In fact, the argument could be made, "well, just let them hop on the back of my already existing seat." This is also true. Then all they need is a helmet and a good grip. But for now, think of Docker as a side car: all that's needed for one extra person and none of what's not needed.

Do you know about chroot? That's all Docker is. In fact, it's behind LXC and OpenVZ, too. Now, when you use chroot in FTP, you have a restricted "jail." You might have thought that the jail just prevents you from going back a few directories, and it does, but it can be used for so much more.

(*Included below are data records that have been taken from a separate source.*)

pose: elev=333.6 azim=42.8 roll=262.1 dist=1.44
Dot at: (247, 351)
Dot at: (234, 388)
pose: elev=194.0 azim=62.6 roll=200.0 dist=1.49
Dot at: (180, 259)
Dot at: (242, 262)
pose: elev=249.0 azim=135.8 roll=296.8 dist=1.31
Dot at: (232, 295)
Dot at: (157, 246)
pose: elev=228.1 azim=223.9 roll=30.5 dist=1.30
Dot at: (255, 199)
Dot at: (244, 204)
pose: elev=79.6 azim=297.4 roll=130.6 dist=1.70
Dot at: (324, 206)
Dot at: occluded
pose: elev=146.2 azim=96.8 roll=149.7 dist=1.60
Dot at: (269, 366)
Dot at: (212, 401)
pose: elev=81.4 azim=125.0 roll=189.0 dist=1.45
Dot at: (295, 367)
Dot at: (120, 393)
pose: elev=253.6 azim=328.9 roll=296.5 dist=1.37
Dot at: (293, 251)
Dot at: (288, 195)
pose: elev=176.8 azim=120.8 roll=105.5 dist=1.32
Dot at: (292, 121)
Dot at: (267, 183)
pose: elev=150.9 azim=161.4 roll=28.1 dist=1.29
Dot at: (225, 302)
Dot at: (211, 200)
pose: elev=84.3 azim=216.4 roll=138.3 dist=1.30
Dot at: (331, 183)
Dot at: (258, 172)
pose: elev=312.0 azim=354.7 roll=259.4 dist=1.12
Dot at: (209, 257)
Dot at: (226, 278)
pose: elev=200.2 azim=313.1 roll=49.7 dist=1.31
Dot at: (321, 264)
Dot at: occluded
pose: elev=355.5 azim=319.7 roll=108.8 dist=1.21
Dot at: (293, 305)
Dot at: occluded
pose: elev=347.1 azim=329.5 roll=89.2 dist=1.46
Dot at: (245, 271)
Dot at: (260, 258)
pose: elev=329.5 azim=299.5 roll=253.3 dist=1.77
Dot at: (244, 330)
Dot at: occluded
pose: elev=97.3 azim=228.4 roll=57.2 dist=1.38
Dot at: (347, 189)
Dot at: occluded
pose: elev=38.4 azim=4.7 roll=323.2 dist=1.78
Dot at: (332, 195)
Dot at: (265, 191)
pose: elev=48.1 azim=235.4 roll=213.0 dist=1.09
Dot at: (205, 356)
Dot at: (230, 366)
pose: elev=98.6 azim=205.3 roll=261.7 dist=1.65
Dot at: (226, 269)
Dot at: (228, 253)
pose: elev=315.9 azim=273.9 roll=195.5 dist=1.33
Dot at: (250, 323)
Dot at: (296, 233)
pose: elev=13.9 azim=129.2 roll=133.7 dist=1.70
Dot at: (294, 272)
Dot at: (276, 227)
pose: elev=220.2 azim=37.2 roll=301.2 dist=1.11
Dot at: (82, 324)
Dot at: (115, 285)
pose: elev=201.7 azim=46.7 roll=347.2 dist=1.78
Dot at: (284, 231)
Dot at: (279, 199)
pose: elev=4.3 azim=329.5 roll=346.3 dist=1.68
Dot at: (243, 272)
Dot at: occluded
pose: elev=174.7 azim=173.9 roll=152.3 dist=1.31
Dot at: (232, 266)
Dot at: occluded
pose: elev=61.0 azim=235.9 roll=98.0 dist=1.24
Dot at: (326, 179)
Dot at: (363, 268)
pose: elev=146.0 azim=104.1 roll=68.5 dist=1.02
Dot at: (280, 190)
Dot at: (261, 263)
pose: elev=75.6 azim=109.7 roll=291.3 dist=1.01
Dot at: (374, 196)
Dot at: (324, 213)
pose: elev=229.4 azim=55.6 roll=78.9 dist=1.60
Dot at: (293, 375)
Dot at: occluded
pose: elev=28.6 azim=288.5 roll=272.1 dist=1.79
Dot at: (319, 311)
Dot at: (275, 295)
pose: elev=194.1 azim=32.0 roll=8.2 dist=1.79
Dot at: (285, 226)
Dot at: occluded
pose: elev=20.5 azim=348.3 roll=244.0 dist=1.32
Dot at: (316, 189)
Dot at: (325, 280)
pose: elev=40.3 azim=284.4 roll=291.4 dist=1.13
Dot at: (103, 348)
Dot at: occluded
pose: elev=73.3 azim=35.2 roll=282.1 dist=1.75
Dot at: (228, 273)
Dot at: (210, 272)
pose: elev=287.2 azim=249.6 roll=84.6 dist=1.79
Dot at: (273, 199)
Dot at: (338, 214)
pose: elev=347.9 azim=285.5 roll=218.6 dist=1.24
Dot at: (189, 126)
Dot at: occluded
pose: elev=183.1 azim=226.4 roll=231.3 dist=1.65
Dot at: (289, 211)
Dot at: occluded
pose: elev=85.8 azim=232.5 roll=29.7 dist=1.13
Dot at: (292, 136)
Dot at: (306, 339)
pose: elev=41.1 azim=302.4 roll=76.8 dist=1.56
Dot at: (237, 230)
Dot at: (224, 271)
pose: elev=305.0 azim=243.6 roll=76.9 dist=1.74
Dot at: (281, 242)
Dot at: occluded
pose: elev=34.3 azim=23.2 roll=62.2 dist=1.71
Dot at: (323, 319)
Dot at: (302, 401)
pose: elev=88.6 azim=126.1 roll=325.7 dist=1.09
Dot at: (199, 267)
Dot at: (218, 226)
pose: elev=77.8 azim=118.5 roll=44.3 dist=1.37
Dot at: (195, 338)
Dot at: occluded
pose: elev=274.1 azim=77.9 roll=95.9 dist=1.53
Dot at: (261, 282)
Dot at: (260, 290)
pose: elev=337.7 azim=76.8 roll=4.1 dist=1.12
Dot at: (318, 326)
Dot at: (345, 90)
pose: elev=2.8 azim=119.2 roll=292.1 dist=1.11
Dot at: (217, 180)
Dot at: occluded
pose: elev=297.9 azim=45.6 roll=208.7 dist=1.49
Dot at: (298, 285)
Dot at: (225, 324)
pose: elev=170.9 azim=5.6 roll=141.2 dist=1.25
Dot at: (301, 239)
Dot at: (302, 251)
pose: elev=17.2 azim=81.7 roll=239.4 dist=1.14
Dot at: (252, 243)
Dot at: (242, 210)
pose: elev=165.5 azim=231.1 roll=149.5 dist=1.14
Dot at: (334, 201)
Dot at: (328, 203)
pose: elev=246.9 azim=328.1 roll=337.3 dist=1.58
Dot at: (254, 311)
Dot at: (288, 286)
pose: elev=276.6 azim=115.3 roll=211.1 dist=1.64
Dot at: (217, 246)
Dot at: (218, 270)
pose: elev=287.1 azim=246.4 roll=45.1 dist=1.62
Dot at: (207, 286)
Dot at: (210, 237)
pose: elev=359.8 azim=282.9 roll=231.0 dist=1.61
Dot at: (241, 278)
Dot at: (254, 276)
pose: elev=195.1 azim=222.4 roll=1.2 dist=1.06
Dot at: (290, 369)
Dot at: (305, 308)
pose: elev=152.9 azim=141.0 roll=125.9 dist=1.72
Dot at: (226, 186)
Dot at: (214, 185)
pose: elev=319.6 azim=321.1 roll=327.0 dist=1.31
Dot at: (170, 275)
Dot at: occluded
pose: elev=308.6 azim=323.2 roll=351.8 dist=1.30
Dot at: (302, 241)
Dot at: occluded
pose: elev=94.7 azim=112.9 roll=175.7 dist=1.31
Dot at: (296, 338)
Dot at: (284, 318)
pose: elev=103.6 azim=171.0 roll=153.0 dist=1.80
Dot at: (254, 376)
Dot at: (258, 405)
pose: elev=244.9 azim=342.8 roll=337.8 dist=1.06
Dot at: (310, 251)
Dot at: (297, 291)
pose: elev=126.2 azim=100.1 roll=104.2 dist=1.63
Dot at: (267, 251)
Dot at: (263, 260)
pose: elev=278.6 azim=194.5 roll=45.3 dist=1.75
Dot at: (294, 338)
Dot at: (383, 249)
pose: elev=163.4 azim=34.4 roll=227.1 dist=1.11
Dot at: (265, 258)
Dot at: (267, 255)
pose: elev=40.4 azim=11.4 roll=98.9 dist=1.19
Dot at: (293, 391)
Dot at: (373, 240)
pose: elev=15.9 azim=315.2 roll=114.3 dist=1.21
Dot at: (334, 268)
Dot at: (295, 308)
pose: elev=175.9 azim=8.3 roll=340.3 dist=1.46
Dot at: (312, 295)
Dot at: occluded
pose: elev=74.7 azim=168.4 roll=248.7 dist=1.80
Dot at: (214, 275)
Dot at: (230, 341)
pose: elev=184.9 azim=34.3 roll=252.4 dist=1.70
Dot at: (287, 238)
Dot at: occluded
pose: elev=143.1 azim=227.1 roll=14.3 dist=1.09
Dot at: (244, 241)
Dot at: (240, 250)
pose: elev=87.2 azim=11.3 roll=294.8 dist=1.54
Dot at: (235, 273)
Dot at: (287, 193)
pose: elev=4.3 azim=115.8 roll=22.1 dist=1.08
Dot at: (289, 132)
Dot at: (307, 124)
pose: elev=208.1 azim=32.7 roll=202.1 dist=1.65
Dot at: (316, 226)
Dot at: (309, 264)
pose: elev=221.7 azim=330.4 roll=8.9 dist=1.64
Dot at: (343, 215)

Imagine a Linux distribution that only has the libraries and configs for a single application. A normal distribution will have drivers, libraries, shells, and everything else a normal human would need. But if you just want to run nginx web server with one config point to an application, you don't need anything else, really. Why waste a whole second server for that?

"Okay, well, why not just run nginx on the host? Why add a docker layer?"

Now imagine you have a developer, maybe several developers, working on a web application. It needs nginx, python, maybe a wee small database. Developer 1 has Ubuntu 18.04. Dev 2 has CentOS 7. Dev 3 has a Mac. Dev 4 has Ubuntu 16.04. They can "get the application to work just fine on my system," but it's not very portable. What runs on a Mac is very different than what runs on Ubuntu with file locations, memory, libraries, and so on. It would be better if there was a standard little box that ran on everyone's system. But instead of dealing with a virtual OS, like Virtualbox, VMware, or whatever, all they need is a container with nginx, python 3.7, and redis.

Docker is a "container" with ONLY what the application needs, and nothing superfluous that it doesn't. Just like a sidecar doesn't need its own engine, gas tank, or handlebars. It just needs a motorcycle to attach to. You can also have different versions of nginx and code running at the same time without overwriting the config files of the others.

"Well, how does this differ from just some virtual machine I can pass around?"

Docker containers are very small, very portable (if the system can run docker, it can run the app), and run by being a chrooted environment piggybacking onto the Linux distribution you already have going. But chrooting everything by yourself is complicated, so docker takes care of all of that for you. Docker just uses the same kernel you're using, makes a chrooted environment and then adds its own libraries, config files, programs, shells, and so on... but only enough to run what you need for that container. Same with LXC, OpenVZ, and so on. A virtual machine can do this, too, but it has a ton of extra stuff you probably don't need at a cost of memory, power, and complexity.

  • Just need the app to run on any old kernel? Container.
  • Need a specific or different kernel than the host? Virtual machine.

Docker is versioned, too. So if they make a change to the nginx config, and suddenly gets a 504 error to redis, you can "roll back" to the last version and fire that back up. You can store containers in version on a docker hub, like github. Suddenly, containers are as flexible as software.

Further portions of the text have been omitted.